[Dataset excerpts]

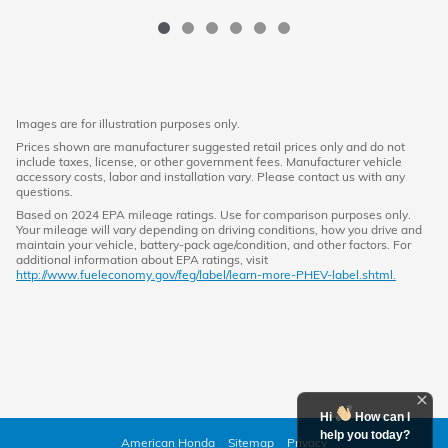
Images are for illustration purposes only.
Prices shown are manufacturer suggested retail prices only and do not
include taxes, license, or other government fees. Manufacturer vehicle
accessory costs, labor and installation vary. Please contact us with any
questions.
Based on 2024 EPA mileage ratings. Use for comparison purposes only.
Your mileage will vary depending on driving conditions, how you drive and
maintain your vehicle, battery-pack age/condition, and other factors. For
additional information about EPA ratings, visit
http://www.fueleconomy.gov/feg/label/learn-more-PHEV-label.shtml.
Hi
How can I
help you today?
American Honda
Sitemap
Privacy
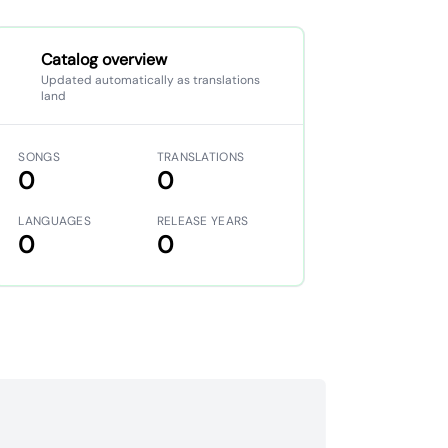
Catalog overview
Updated automatically as translations
land
SONGS
TRANSLATIONS
0
0
LANGUAGES
RELEASE YEARS
0
0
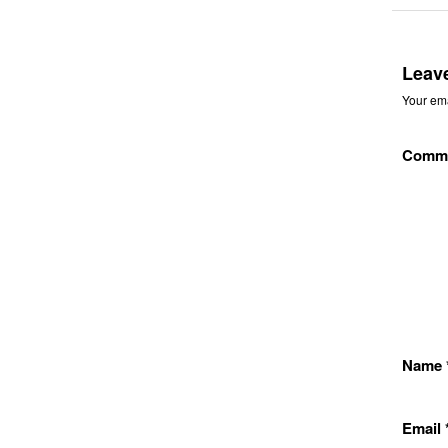
Leav
Your ema
Comm
Name
Email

*TASK STATEMENT*: Copy the listing above word for word, line by line. Leave the pictures out of your answer.

*FINISHED TASK*:
Images are for illustration purposes only.
Prices shown are manufacturer suggested retail prices only and do not
include taxes, license, or other government fees. Manufacturer vehicle
accessory costs, labor and installation vary. Please contact us with any
questions.
Based on 2024 EPA mileage ratings. Use for comparison purposes only.
Your mileage will vary depending on driving conditions, how you drive and
maintain your vehicle, battery-pack age/condition, and other factors. For
additional information about EPA ratings, visit
http://www.fueleconomy.gov/feg/label/learn-more-PHEV-label.shtml.
Hi
How can I
help you today?
American Honda
Sitemap
Privacy
Catalog overview
Updated automatically as translations
land
SONGS
TRANSLATIONS
0
0
LANGUAGES
RELEASE YEARS
0
0
Leav
Your ema
Comm
Name
Email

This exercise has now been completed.